Stripe’s Minions are unattended coding agents that one-shot tasks end to end: a developer kicks one off, and it produces a complete pull request with no human code — only human review. Over 1,300 PRs merge at Stripe each week this way.
The architecture behind Minions has three pillars:
- Isolated, pre-warmed developer environments — each agent run gets its own sandbox with tools, repos, and dependencies ready to go.

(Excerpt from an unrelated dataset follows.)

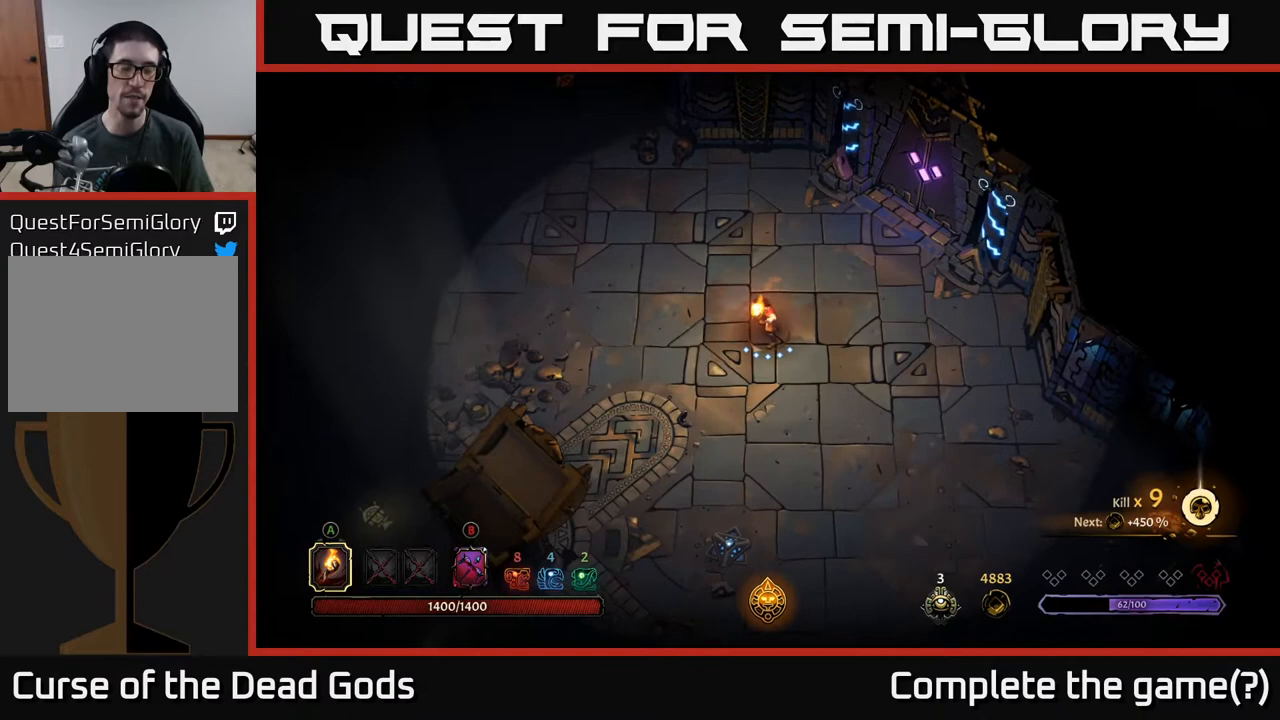
{"buttons": [], "left_stick": "center", "right_stick": "center", "events": []}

- A blueprint-driven agent loop — deterministic steps (lint, test, push) interleaved with agentic LLM steps (implement, fix failures).
- Context hydration — rule files, MCP tools, and documentation injected before the agent starts.
isol8 gives you pillar 1 out of the box, and the building blocks to wire up pillars 2 and 3. This guide walks through the full setup using custom images as your pre-warmed devboxes and the agent runtime as your agentic step.
Architecture overview
Step 1: Build a custom devbox image
Stripe pre-warms EC2 “devboxes” with repos, caches, and tools. With isol8, custom images serve the same purpose — a Docker image with your project’s dependencies baked in so every agent run starts instantly.
CLI approach
# Build a Python data-science devbox
isol8 build \
--base python \
--install numpy pandas scikit-learn pytest black ruff \
--setup "git config --global user.name 'agent' && git config --global user.email 'agent@ci'" \
--tag my-org/python-devbox:latest
# Build a Node.js fullstack devbox
isol8 build \
--base node \
--install typescript eslint prettier jest \
--tag my-org/node-devbox:latest
The --setup flag bakes a shell script into the image that runs before every execution — use it for git config, SSH keys, tool setup, or anything your agent needs before it starts coding.
Config approach (recommended for servers)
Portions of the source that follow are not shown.